Extracted records →
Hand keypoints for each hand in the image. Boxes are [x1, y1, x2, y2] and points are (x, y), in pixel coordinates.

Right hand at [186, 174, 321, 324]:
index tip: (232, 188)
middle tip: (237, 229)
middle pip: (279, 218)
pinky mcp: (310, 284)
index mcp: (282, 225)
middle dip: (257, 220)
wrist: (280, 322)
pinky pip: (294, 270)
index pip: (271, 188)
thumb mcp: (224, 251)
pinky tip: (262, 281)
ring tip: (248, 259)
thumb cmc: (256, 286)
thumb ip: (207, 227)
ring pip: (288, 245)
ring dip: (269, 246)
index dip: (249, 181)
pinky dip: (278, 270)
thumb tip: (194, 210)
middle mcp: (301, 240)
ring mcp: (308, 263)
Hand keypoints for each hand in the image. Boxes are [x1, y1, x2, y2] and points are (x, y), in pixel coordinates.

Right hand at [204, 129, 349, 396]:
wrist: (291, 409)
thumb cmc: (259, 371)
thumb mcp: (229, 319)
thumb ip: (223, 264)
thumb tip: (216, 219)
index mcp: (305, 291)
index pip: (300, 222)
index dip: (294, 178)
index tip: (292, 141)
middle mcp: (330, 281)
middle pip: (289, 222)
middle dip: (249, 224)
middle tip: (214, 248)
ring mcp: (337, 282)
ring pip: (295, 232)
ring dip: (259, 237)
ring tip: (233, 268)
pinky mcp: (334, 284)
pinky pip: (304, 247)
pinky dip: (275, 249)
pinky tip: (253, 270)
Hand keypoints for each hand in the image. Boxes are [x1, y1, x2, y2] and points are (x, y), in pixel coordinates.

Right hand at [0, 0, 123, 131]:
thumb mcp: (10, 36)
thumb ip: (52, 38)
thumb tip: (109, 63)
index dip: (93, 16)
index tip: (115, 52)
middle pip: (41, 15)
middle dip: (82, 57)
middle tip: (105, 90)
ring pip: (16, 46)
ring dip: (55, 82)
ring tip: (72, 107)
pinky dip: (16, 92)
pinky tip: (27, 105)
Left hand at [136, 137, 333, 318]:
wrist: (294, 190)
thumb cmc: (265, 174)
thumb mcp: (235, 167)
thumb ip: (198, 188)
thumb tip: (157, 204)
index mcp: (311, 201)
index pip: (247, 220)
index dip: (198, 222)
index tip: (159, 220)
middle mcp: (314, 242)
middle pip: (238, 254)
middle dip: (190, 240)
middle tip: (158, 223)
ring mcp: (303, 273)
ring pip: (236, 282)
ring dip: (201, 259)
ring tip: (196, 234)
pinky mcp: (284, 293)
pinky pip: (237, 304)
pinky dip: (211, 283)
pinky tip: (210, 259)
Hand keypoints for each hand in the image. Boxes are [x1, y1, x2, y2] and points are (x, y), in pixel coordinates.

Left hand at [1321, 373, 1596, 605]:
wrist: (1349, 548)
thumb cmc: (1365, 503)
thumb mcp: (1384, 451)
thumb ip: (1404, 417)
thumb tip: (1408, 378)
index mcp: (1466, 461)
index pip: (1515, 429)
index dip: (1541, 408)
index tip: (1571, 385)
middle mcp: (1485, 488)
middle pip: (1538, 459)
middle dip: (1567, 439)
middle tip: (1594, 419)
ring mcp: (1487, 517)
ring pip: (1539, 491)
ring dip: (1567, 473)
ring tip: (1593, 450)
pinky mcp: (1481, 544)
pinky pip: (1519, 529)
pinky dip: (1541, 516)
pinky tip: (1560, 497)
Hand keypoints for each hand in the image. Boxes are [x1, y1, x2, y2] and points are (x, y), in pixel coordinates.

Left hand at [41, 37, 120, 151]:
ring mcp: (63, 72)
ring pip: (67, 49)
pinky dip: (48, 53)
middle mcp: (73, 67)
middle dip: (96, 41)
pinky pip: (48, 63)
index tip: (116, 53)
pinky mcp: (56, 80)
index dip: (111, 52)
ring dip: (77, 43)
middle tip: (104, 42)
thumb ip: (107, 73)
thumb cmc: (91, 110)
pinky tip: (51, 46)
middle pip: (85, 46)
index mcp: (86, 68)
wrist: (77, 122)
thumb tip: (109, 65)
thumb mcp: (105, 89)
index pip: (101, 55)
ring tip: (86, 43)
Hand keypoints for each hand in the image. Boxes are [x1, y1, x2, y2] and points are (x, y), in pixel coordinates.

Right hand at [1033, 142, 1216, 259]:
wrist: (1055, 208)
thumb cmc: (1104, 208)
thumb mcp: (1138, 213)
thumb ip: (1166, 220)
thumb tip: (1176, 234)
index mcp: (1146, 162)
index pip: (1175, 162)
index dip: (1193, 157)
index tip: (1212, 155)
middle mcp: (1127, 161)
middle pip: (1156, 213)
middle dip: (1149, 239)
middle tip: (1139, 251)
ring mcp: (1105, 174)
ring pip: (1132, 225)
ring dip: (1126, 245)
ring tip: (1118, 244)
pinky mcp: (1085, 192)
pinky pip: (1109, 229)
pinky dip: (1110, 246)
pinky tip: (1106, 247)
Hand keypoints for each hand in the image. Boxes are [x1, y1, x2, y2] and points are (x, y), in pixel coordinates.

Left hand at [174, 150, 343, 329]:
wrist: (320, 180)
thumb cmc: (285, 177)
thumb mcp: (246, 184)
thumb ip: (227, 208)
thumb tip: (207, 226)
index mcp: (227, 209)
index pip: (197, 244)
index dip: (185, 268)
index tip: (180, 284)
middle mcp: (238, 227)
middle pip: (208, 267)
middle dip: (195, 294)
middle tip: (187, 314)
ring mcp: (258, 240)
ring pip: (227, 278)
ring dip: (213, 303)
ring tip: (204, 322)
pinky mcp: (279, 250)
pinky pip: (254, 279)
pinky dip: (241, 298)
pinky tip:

About this task → Set down each line exactly as it appears, starting at the top of the data and ending at the line containing "wrist: (280, 322)", and include no other lines.

Solution to this problem →
Hand keypoints for each hand in the image. Boxes are [x1, y1, x2, y2] and points are (x, y), in pixel coordinates.

Right hand at [186, 174, 321, 324]:
index tip: (232, 188)
middle tip: (237, 229)
middle pip: (279, 218)
pinky mcp: (310, 284)
index mcp: (282, 225)
middle dip: (257, 220)
wrist: (280, 322)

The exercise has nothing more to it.